• _Description of the task_
Below are the entries to work from; restate word for word the portion that opens with the line containing "starting time s;" and closes with the line containing "As a starting", keeping both.

**** Material for the task

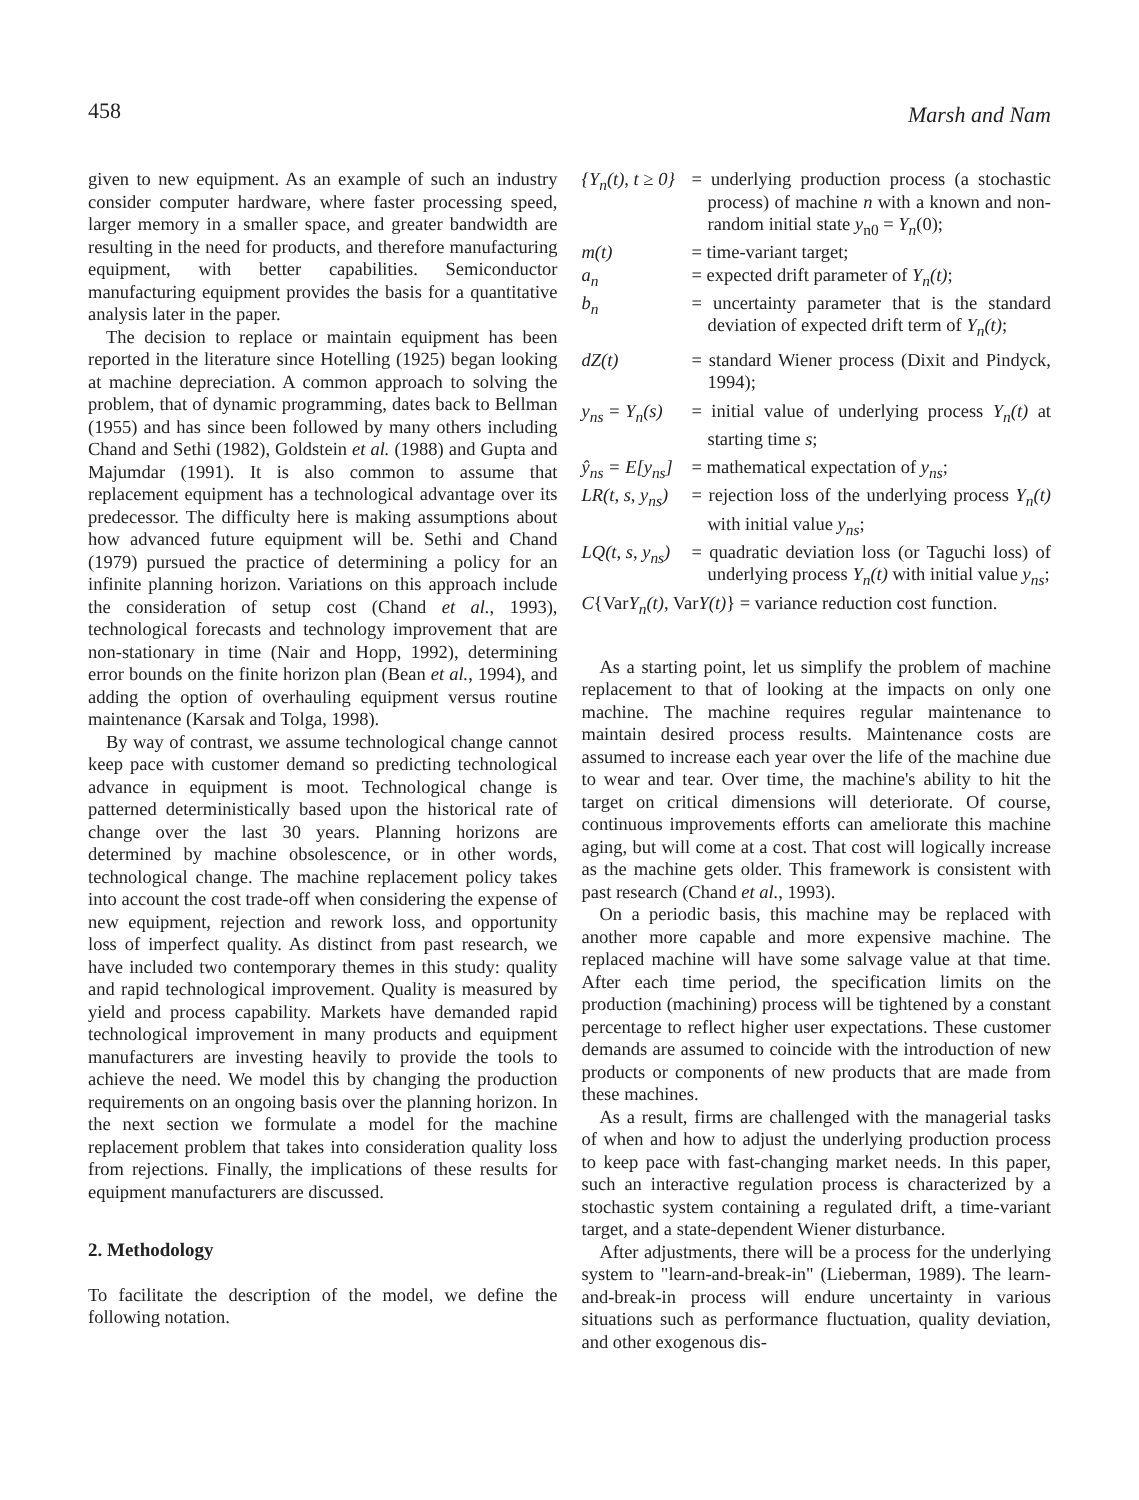458 Marsh and Nam
given to new equipment. As an example of such an industry consider computer hardware, where faster processing speed, larger memory in a smaller space, and greater bandwidth are resulting in the need for products, and therefore manufacturing equipment, with better capabilities. Semiconductor manufacturing equipment provides the basis for a quantitative analysis later in the paper.
The decision to replace or maintain equipment has been reported in the literature since Hotelling (1925) began looking at machine depreciation. A common approach to solving the problem, that of dynamic programming, dates back to Bellman (1955) and has since been followed by many others including Chand and Sethi (1982), Goldstein et al. (1988) and Gupta and Majumdar (1991). It is also common to assume that replacement equipment has a technological advantage over its predecessor. The difficulty here is making assumptions about how advanced future equipment will be. Sethi and Chand (1979) pursued the practice of determining a policy for an infinite planning horizon. Variations on this approach include the consideration of setup cost (Chand et al., 1993), technological forecasts and technology improvement that are non-stationary in time (Nair and Hopp, 1992), determining error bounds on the finite horizon plan (Bean et al., 1994), and adding the option of overhauling equipment versus routine maintenance (Karsak and Tolga, 1998).
By way of contrast, we assume technological change cannot keep pace with customer demand so predicting technological advance in equipment is moot. Technological change is patterned deterministically based upon the historical rate of change over the last 30 years. Planning horizons are determined by machine obsolescence, or in other words, technological change. The machine replacement policy takes into account the cost trade-off when considering the expense of new equipment, rejection and rework loss, and opportunity loss of imperfect quality. As distinct from past research, we have included two contemporary themes in this study: quality and rapid technological improvement. Quality is measured by yield and process capability. Markets have demanded rapid technological improvement in many products and equipment manufacturers are investing heavily to provide the tools to achieve the need. We model this by changing the production requirements on an ongoing basis over the planning horizon. In the next section we formulate a model for the machine replacement problem that takes into consideration quality loss from rejections. Finally, the implications of these results for equipment manufacturers are discussed.
2. Methodology
To facilitate the description of the model, we define the following notation.
{Y<sub>n</sub>(t), t ≥ 0}
= underlying production process (a stochastic process) of machine n with a known and non-random initial state y<sub>n0</sub> = Y<sub>n</sub>(0);
m(t) = time-variant target;
a<sub>n</sub> = expected drift parameter of Y<sub>n</sub>(t);
b<sub>n</sub> = uncertainty parameter that is the standard deviation of expected drift term of Y<sub>n</sub>(t);
dZ(t) = standard Wiener process (Dixit and Pindyck, 1994);
y<sub>ns</sub> = Y<sub>n</sub>(s)
= initial value of underlying process Y<sub>n</sub>(t) at starting time s;
ŷ<sub>ns</sub> = E[y<sub>ns</sub>]
= mathematical expectation of y<sub>ns</sub>;
LR(t, s, y<sub>ns</sub>)
= rejection loss of the underlying process Y<sub>n</sub>(t) with initial value y<sub>ns</sub>;
LQ(t, s, y<sub>ns</sub>)
= quadratic deviation loss (or Taguchi loss) of underlying process Y<sub>n</sub>(t) with initial value y<sub>ns</sub>;
C{VarY<sub>n</sub>(t), VarY(t)} = variance reduction cost function.
As a starting point, let us simplify the problem of machine replacement to that of looking at the impacts on only one machine. The machine requires regular maintenance to maintain desired process results. Maintenance costs are assumed to increase each year over the life of the machine due to wear and tear. Over time, the machine's ability to hit the target on critical dimensions will deteriorate. Of course, continuous improvements efforts can ameliorate this machine aging, but will come at a cost. That cost will logically increase as the machine gets older. This framework is consistent with past research (Chand et al., 1993).
On a periodic basis, this machine may be replaced with another more capable and more expensive machine. The replaced machine will have some salvage value at that time. After each time period, the specification limits on the production (machining) process will be tightened by a constant percentage to reflect higher user expectations. These customer demands are assumed to coincide with the introduction of new products or components of new products that are made from these machines.
As a result, firms are challenged with the managerial tasks of when and how to adjust the underlying production process to keep pace with fast-changing market needs. In this paper, such an interactive regulation process is characterized by a stochastic system containing a regulated drift, a time-variant target, and a state-dependent Wiener disturbance.
After adjustments, there will be a process for the underlying system to "learn-and-break-in" (Lieberman, 1989). The learn-and-break-in process will endure uncertainty in various situations such as performance fluctuation, quality deviation, and other exogenous dis-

********

• _Completed task_
= initial value of underlying process Y<sub>n</sub>(t) at starting time s;
ŷ<sub>ns</sub> = E[y<sub>ns</sub>]
= mathematical expectation of y<sub>ns</sub>;
LR(t, s, y<sub>ns</sub>)
= rejection loss of the underlying process Y<sub>n</sub>(t) with initial value y<sub>ns</sub>;
LQ(t, s, y<sub>ns</sub>)
= quadratic deviation loss (or Taguchi loss) of underlying process Y<sub>n</sub>(t) with initial value y<sub>ns</sub>;
C{VarY<sub>n</sub>(t), VarY(t)} = variance reduction cost function.
As a starting point, let us simplify the problem of machine replacement to that of looking at the impacts on only one machine. The machine requires regular maintenance to maintain desired process results. Maintenance costs are assumed to increase each year over the life of the machine due to wear and tear. Over time, the machine's ability to hit the target on critical dimensions will deteriorate. Of course, continuous improvements efforts can ameliorate this machine aging, but will come at a cost. That cost will logically increase as the machine gets older. This framework is consistent with past research (Chand et al., 1993).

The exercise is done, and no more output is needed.